Em suma: a subvenção e a parceria têm naturezas distintas no tocante ao rito, devendo aquela obter previamente autorização legislativa, enquanto a parceria se insere no campo de discricionariedade da Administração Pública na execução de políticas públicas; e em relação ao objeto, pois a subvenção se destina fundamentalmente ao custeio da entidade sem fins lucrativos enquanto que a parceria objetiva a execução de um plano de trabalho, impondo limitações às despesas de custeio.

Isso nos leva à conclusão que a Lei nº 13.019/2014 não abarcou as subvenções sociais, em razão da inteligibilidade dos institutos jurídicos e financeiros aqui apontados. Para que não seja enquadrada como parceria, sujeita a todas as normas da referida lei, a subvenção social deve ser submetida à deliberação e aprovação do Corpo Legislativo correspondente. É importante que isso seja esclarecido para orientar as práticas dos governos e entidades.

[1] FURTADO, J. R. Caldas. Direito financeiro. 3. ed. Belo Horizonte : Fórum, 2012. p. 217.

[2] Ob. Cit.

[3] Glossário do Tesouro Nacional. Disponível em <http://www3.tesouro.fazenda.gov.br/servicos/glossario/glossario_d.asp>. Acesso em: 26/09/2014.

[4] DI PIETRO, Maria Sylvia Zanella. Parcerias na administração pública. 6. ed. São Paulo: Atlas, 2008, p. 232.

[5] Para definir o quantum da subvenção, reza o parágrafo único do artigo 16, que o valor "será calculado com base e unidades de serviços efetivamente prestados ou postos a disposição dos interessados, obedecidos os padrões mínimos de eficiência previamente fixados". Isso não significa que a Municipalidade fará a aquisição de unidades de serviços, vez que se trata de critério que orientará o valor da subvenção e o interesse público que ela deve abrigar.
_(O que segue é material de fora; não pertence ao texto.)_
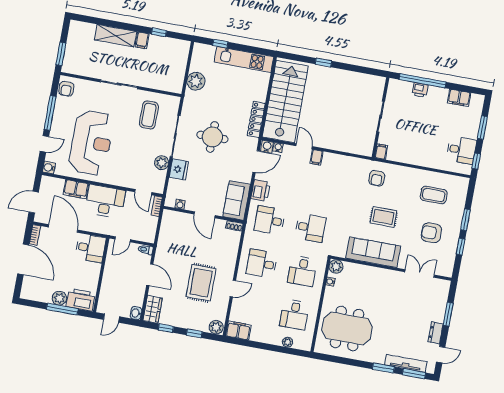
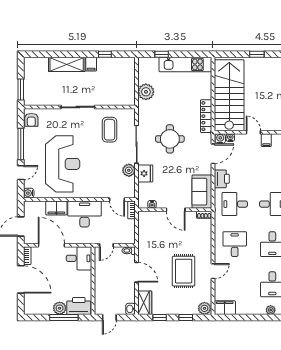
desk: (262, 264) -> (235, 244), turned 90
[6] De se anotar que a lei, apesar de haver se valido dos mesmos termos, não repete nem altera, a nosso ver, o conceito de transferência voluntária veiculado pela Lei de Responsabilidade Fiscal. “Art. 25. Para efeito desta Lei Complementar, entende-se por transferência voluntária a entrega de recursos correntes ou de capital a outro ente da Federação, a título de cooperação, auxílio ou assistência financeira, que não decorra de determinação constitucional, legal ou os destinados ao Sistema Único de Saúde”.